Secondly, the policy addresses administrative entry searches. The aim of this is to avoid illegal contraband and weapons from entering schools (The School District of Philadelphia, 2008). The searches help in deterring violence and serious physical injury in schools through inhibition of access into school facilities by persons possessing weapons or other contraband. Any person entering a School District of Philadelphia program or facility must undergo administrative entry search.
The Situation at Present
It is not an easy task to determine beforehand if a particular search is reasonable or not. The issue of “probable cause” (Mawdsley, 2004) is still a debatable issue in the United States and future case involving Supreme Court rulings can help iron out the issues surrounding the issue of searching students and their properties in public schools. The courts consider cases individually because most search cases are complicated, having factors that nullify and justify the search. As with the Philadelphian case, students can easily put contrabands under their private body parts. For instance, they can insert drugs under their pants. Therefore, the policy needs to be reviewed to allow such searches as stripping.

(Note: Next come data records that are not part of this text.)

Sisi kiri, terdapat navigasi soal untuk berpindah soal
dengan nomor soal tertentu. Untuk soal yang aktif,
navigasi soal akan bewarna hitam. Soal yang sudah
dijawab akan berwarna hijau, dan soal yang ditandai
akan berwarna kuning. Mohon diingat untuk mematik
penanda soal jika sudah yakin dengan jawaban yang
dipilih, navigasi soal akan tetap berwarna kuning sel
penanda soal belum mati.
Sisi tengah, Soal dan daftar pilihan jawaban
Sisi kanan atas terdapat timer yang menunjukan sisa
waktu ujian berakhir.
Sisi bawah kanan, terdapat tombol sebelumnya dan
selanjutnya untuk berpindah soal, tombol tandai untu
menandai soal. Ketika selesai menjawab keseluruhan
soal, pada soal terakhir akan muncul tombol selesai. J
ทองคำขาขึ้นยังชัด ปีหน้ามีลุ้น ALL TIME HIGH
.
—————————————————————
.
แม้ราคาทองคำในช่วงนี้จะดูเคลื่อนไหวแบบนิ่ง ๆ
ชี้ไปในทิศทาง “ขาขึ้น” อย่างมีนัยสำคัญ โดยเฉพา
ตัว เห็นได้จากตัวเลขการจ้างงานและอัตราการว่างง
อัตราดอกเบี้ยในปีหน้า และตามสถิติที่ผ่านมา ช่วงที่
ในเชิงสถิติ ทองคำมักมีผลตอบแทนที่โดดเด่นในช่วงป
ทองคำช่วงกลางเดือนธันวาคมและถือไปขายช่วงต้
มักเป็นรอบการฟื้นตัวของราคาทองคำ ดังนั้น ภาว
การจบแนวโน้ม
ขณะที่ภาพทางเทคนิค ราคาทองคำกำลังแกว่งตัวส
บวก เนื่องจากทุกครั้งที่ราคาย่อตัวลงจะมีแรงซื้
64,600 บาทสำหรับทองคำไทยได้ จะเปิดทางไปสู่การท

Ramifications for School Administrators
As noted in this research, it is evident that school administrators face tough times as far as school searches are concerned. Most of the cases concerning searches have seen school administrators on the defensive sides in courts (Mawdsley, 2004). Some jurisdictions do not permit searches by school administrators. Any attempt to search students may lead to a tough case in court. Searches by school administrators also subject them to risks. Suppose the subject being searched is a criminal carrying explosive; the administrator faces danger of harm.
References
Beger, R. R. (2002). Expansion of police power in public schools and the vanishing rights of students. Social Justice, 119-130.
Beger, R. R. (2003). The" Worst of Both Worlds": school security and the disappearing fourth amendment rights of students. Criminal Justice Review, 28(2), 336-354.
Burnham, W. (2002). Introduction to the law and legal system of the United States. United States: West Group.
Ehlenberger, K., R. (2002). The Right to Search Students. Available at http://www.ascd.org/publications/educational-leadership/dec01/vol59/num04/The-Right-to-Search-Students.aspx
Mawdsley, R. D. (2004). School Board Control Over Education and a Teacher's Right to Privacy. . Louis U. Pub. L. Rev., 23, 609.
The School District of Philadelphia. (2008). Policy and Procedures. Available at http://www.phila.k12.pa.us/offices/administration/policies/109.8.html
Yearout, J. E. (2001). Individualized School Searches and the Fourth Amendment: What's a School District to Do. Wm. & Mary Bill Rts. J., 10, 489.